News

Today to be the hottest day of the year so far

NewsBy Shuki Byrne
If there ever was a day for an ice cream...
If there ever was a day for an ice cream...

The mini heatwave embracing the UK and Ireland in its heat will today bless us with the hottest day of the year so far, it is expected.

Temperatures in Britain are expected to reach into the mid-30s today and tomorrow, making it warmer than Rio de Janeiro. 

Firms there are being urged to allow workers to wear casual clothes during this week's heatwave rather than stick to any strict dress code - that's how hot it's going to be. 

The heatwave is being caused by a warm front and tropical continental air mass from Europe pushing across the country, bringing high temperatures and humidity.

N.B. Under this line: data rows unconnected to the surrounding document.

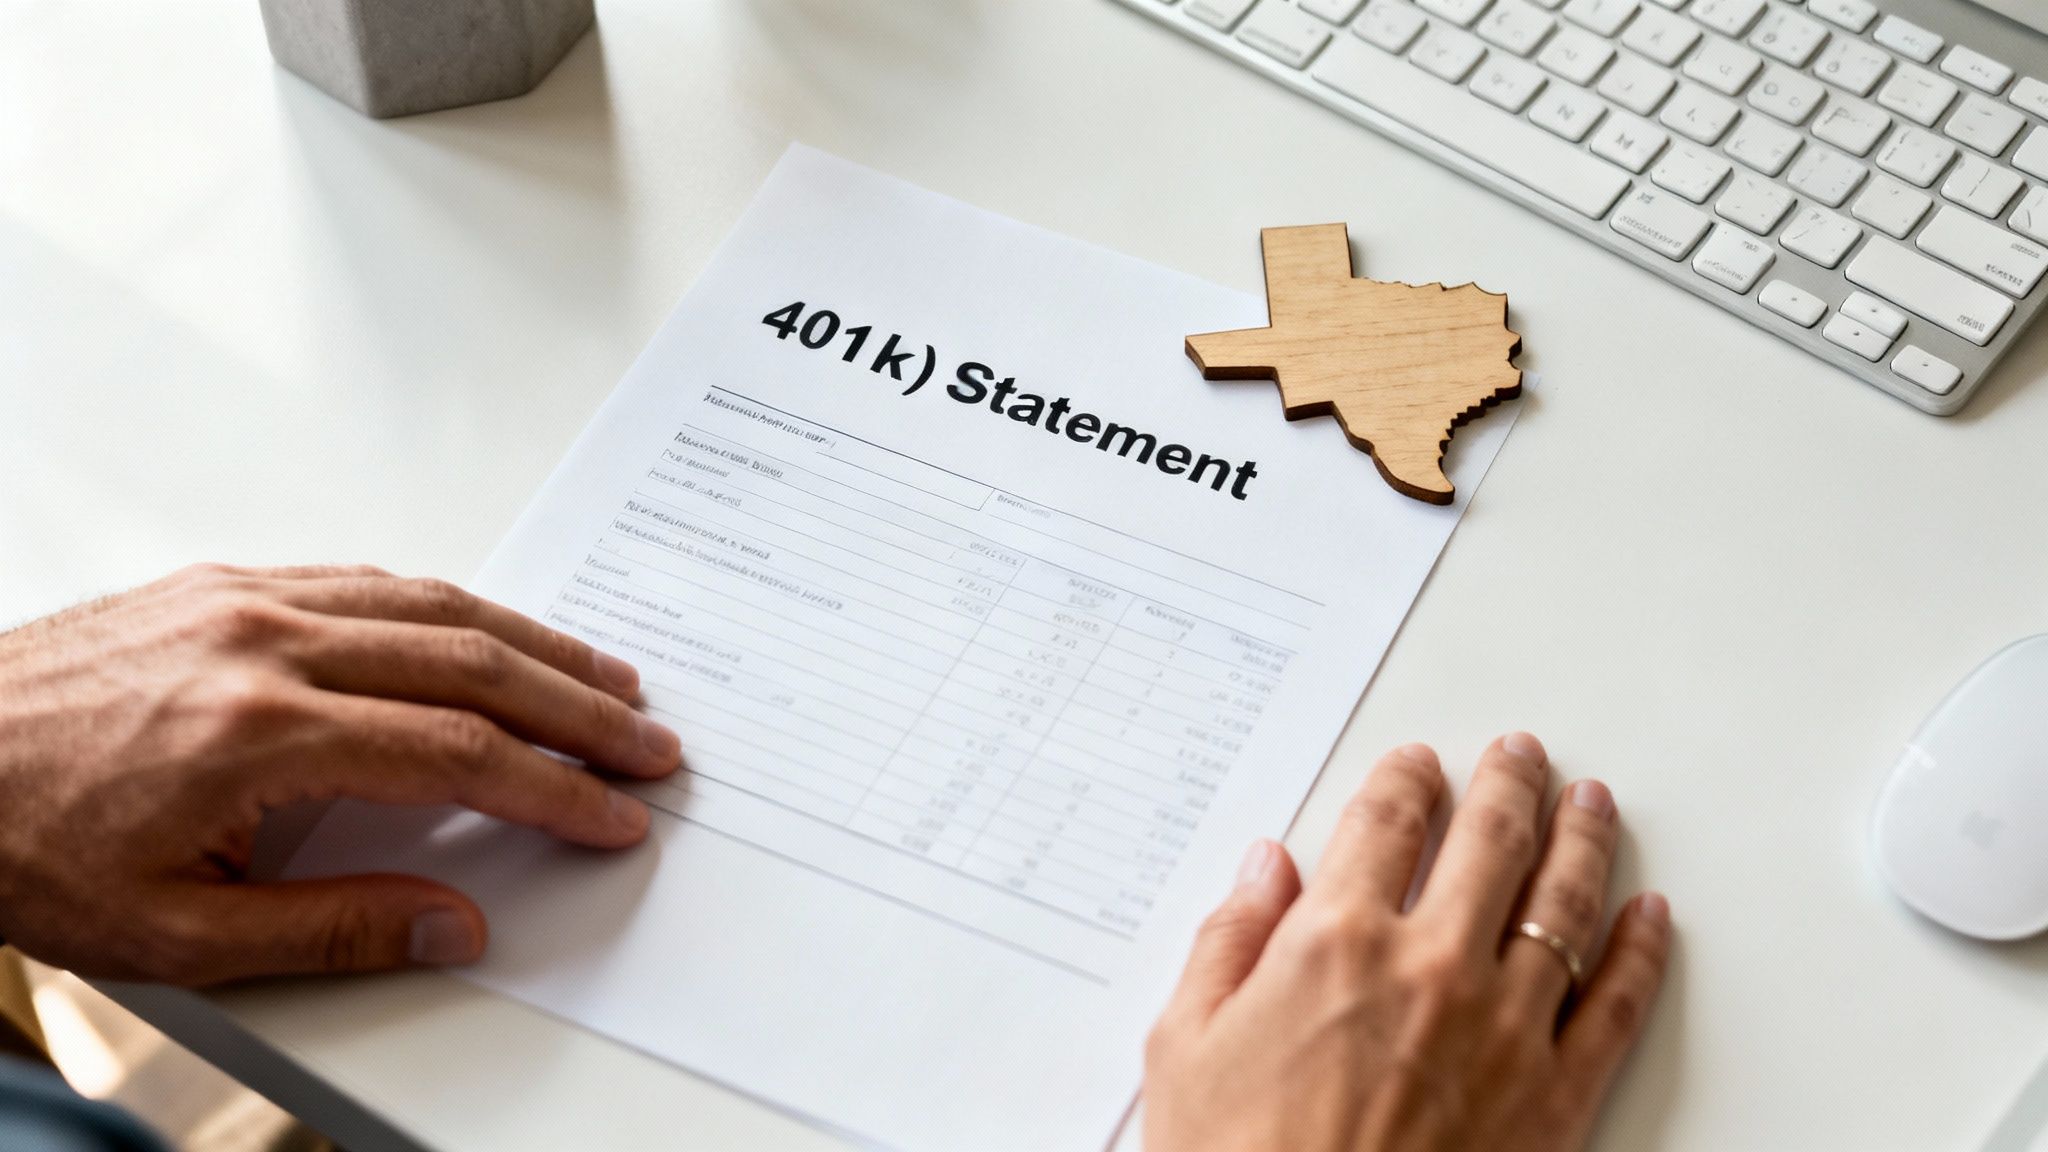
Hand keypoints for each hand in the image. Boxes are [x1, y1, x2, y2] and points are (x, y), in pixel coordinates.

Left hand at [0, 564, 681, 985]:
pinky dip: (453, 605)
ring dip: (536, 641)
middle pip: (473, 663)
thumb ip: (329, 926)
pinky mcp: (227, 582)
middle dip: (579, 707)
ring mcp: (248, 599)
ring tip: (606, 678)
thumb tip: (454, 924)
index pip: (458, 754)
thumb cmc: (23, 843)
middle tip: (649, 740)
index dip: (554, 789)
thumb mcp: (170, 932)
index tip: (614, 813)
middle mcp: (266, 644)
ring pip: (434, 604)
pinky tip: (492, 629)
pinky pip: (371, 578)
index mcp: (260, 734)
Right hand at [1144, 734, 1669, 1151]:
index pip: (1384, 824)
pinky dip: (1639, 949)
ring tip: (1588, 802)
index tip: (1417, 767)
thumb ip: (1228, 944)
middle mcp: (1431, 966)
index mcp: (1335, 942)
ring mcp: (1504, 1027)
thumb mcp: (1185, 1047)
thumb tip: (1263, 871)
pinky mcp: (1555, 1095)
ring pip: (1563, 902)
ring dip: (1580, 838)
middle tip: (1520, 756)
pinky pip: (1616, 1003)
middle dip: (1507, 785)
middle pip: (1488, 841)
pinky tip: (1648, 915)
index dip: (1405, 781)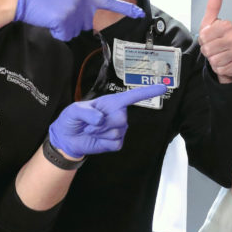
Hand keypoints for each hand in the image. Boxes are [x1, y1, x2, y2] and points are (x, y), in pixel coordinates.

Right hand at [13, 0, 142, 40]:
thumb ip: (80, 1)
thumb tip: (88, 16)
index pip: (108, 1)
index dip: (125, 9)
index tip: (140, 13)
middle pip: (87, 23)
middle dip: (73, 22)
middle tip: (56, 11)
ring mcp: (74, 10)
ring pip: (75, 31)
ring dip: (64, 27)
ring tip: (51, 13)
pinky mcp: (64, 20)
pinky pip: (65, 35)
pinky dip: (56, 32)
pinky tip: (48, 20)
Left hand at [48, 84, 167, 157]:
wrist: (67, 138)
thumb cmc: (71, 119)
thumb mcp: (73, 110)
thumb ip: (86, 112)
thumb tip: (101, 118)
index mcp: (111, 102)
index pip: (133, 96)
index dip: (148, 92)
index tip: (163, 88)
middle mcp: (118, 114)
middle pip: (121, 118)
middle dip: (103, 123)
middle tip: (90, 124)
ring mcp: (119, 129)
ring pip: (116, 132)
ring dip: (100, 133)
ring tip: (91, 130)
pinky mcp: (116, 142)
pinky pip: (115, 143)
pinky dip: (102, 142)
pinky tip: (97, 139)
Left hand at [198, 0, 231, 82]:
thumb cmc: (220, 38)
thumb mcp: (213, 22)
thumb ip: (213, 6)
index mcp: (228, 26)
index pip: (203, 35)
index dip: (203, 39)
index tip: (210, 37)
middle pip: (207, 49)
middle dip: (208, 50)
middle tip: (215, 47)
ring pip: (213, 60)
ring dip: (213, 59)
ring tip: (220, 54)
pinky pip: (219, 69)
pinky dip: (219, 67)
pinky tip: (224, 62)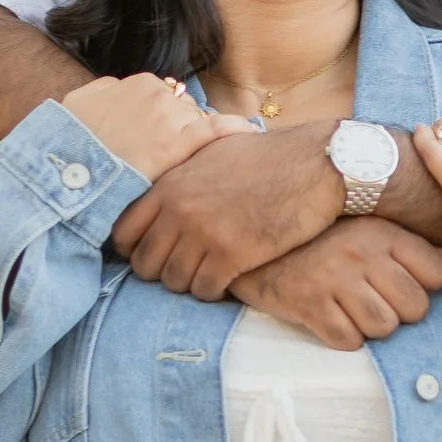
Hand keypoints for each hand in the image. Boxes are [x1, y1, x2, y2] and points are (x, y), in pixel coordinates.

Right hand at [59, 74, 250, 180]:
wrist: (64, 169)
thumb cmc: (67, 140)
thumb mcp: (79, 103)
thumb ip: (105, 91)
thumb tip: (118, 90)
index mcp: (138, 83)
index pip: (169, 98)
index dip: (169, 120)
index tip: (164, 136)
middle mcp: (158, 94)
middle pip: (186, 111)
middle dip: (182, 130)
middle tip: (171, 155)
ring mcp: (169, 117)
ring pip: (198, 124)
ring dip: (197, 142)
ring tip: (202, 160)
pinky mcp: (176, 144)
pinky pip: (215, 130)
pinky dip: (234, 129)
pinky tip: (250, 134)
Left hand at [110, 123, 345, 298]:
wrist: (317, 163)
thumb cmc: (272, 156)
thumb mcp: (215, 151)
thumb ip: (184, 172)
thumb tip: (166, 187)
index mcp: (170, 183)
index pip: (125, 232)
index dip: (135, 250)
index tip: (155, 255)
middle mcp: (179, 209)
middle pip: (145, 264)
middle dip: (162, 272)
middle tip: (185, 270)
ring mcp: (204, 232)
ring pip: (174, 282)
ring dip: (190, 284)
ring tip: (209, 275)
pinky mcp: (232, 254)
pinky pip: (205, 290)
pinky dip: (214, 291)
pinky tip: (228, 279)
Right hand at [228, 218, 441, 349]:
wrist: (254, 238)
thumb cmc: (321, 237)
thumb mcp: (368, 228)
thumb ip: (412, 244)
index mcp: (382, 233)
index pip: (437, 273)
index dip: (428, 285)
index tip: (409, 283)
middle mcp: (361, 255)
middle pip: (416, 307)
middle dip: (404, 312)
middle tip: (383, 302)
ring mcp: (334, 281)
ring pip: (385, 328)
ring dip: (375, 327)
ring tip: (359, 311)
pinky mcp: (308, 305)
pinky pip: (348, 341)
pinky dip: (345, 338)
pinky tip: (335, 319)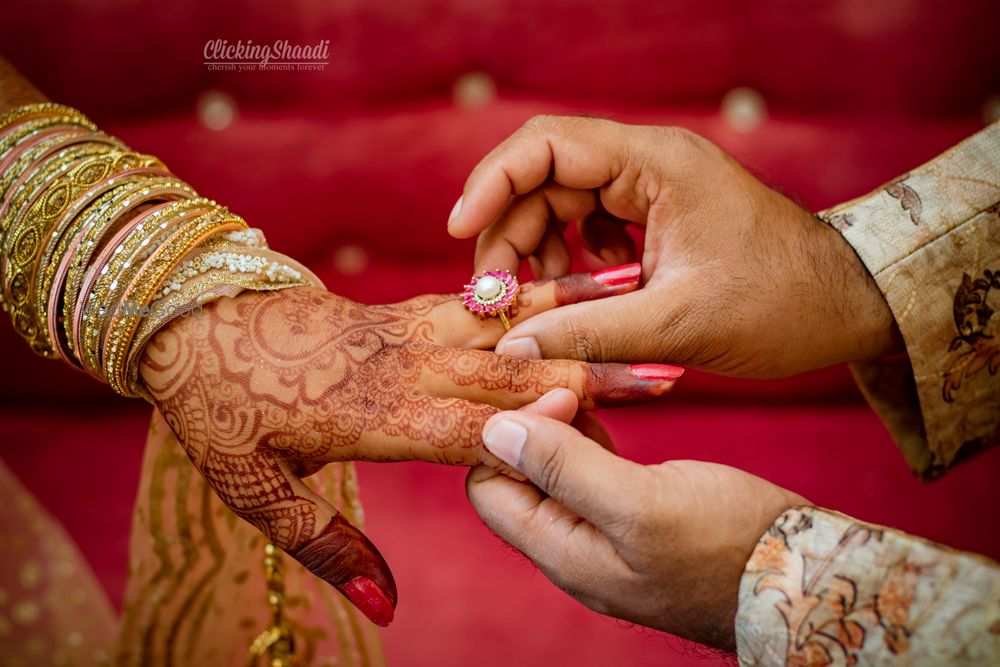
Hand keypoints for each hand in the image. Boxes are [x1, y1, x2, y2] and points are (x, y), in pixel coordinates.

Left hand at [138, 276, 681, 625]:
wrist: (191, 322)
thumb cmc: (222, 410)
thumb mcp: (254, 490)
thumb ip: (327, 543)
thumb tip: (390, 601)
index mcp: (372, 414)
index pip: (470, 423)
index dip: (538, 420)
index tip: (605, 412)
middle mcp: (401, 364)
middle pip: (507, 369)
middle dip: (590, 367)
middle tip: (665, 367)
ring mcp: (407, 327)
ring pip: (502, 320)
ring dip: (575, 313)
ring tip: (639, 295)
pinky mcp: (407, 308)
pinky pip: (479, 296)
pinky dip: (533, 287)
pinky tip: (576, 278)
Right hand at [448, 115, 901, 376]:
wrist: (845, 306)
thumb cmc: (781, 305)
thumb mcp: (677, 325)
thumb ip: (588, 334)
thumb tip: (509, 348)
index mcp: (656, 164)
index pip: (547, 145)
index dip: (492, 183)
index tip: (458, 232)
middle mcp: (649, 165)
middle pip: (544, 180)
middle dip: (509, 235)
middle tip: (494, 297)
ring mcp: (653, 190)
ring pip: (562, 206)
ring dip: (538, 253)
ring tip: (541, 304)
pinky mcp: (658, 218)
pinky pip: (590, 228)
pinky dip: (573, 263)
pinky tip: (586, 298)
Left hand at [466, 389, 805, 649]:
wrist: (805, 576)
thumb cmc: (731, 545)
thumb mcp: (641, 503)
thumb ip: (564, 468)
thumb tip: (495, 430)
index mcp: (564, 553)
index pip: (488, 489)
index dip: (507, 436)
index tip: (555, 395)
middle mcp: (574, 549)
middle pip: (516, 480)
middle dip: (529, 426)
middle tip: (567, 380)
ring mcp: (605, 537)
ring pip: (553, 473)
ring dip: (559, 427)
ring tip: (585, 387)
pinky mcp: (635, 520)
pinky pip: (589, 475)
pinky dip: (589, 438)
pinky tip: (606, 411)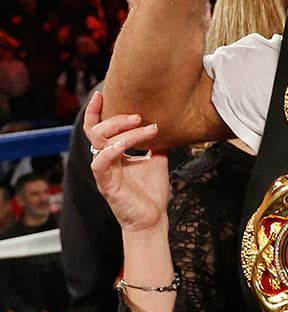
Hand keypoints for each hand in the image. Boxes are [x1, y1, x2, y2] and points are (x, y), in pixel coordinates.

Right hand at [84, 92, 169, 234]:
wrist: (153, 218)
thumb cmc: (152, 192)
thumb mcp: (157, 160)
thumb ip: (156, 143)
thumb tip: (166, 125)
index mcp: (114, 154)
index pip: (99, 128)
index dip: (98, 111)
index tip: (103, 92)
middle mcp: (106, 160)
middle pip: (96, 131)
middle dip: (115, 118)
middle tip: (139, 115)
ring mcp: (104, 172)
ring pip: (100, 143)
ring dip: (122, 131)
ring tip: (144, 126)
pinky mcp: (106, 184)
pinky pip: (100, 163)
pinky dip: (112, 150)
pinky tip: (126, 145)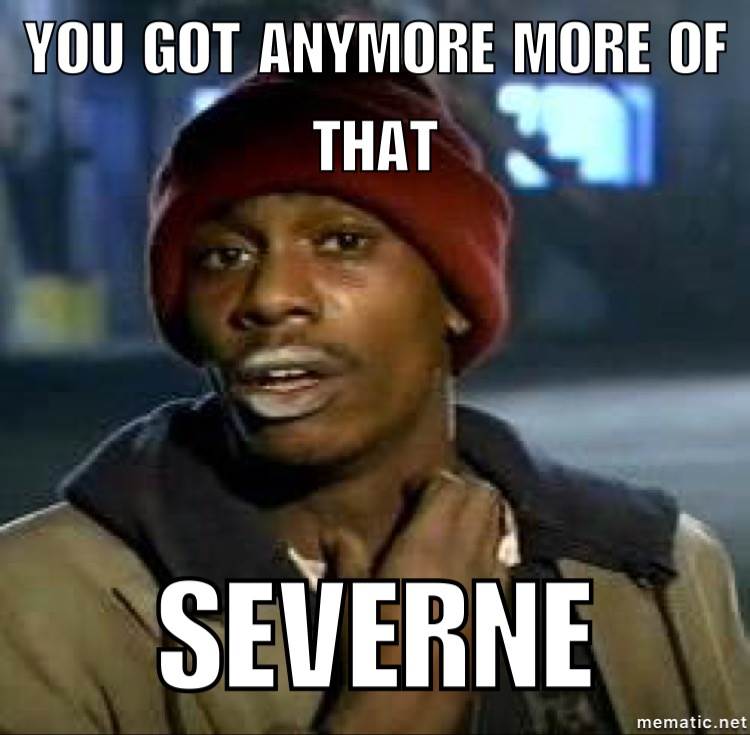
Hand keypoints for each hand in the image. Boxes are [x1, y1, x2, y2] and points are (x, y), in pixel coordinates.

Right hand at [320, 469, 506, 733]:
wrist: (411, 711)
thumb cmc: (372, 652)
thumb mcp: (349, 601)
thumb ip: (346, 559)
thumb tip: (335, 534)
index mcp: (427, 546)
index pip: (450, 485)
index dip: (434, 478)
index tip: (413, 489)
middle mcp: (466, 557)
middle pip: (483, 497)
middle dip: (462, 488)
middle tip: (436, 500)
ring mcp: (489, 584)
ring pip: (499, 525)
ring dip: (480, 515)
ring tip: (455, 525)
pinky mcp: (500, 611)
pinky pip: (505, 561)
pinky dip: (492, 548)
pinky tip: (472, 564)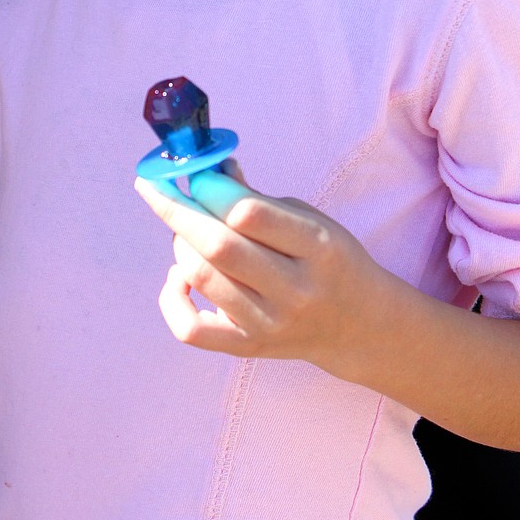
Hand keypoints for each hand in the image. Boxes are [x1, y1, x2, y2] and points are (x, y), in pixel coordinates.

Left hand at [134, 164, 389, 375]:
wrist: (357, 325)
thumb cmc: (328, 259)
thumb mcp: (310, 219)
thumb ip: (257, 198)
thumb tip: (208, 172)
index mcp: (317, 247)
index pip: (250, 214)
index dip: (212, 188)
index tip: (196, 172)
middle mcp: (294, 290)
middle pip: (218, 247)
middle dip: (179, 210)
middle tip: (162, 188)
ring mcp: (269, 324)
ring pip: (200, 278)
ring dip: (180, 244)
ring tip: (186, 231)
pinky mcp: (247, 348)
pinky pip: (190, 329)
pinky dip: (172, 296)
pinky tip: (180, 275)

That means Ireland will be receiving some high temperatures in the coming days. 

Met Eireann are expecting warm, sunny weather in mainly central and eastern regions, with temperatures expected to reach into the mid-20s.

This will make today the hottest day of the year so far as temperatures will reach 25C in places.

The eastern region of the country will receive the hottest weather, with temperatures in Dublin to remain high for the whole day. 

Tomorrow is going to be another scorcher, with temperatures again to reach into the mid-20s. However, there will be a higher threat of thundery showers. 

In the UK, a health warning has been issued amid concerns that lives could be at risk.

Vulnerable groups including the elderly, young children and people with breathing difficulties have been urged to stay cool as the hot weather pushes across the UK from Europe.

Dr Angie Bone at Public Health England said there could be more deaths than usual.

She said it seemed "likely" that the Met Office would issue a level 3 heatwave alert - which requires community support for at-risk groups, media alerts about keeping cool and a review of safety at public events. She added: "It is possible that we will see an excess mortality but it is too early to tell.

"We know that high temperatures do have an impact on health, particularly on older people and young children and people with chronic diseases."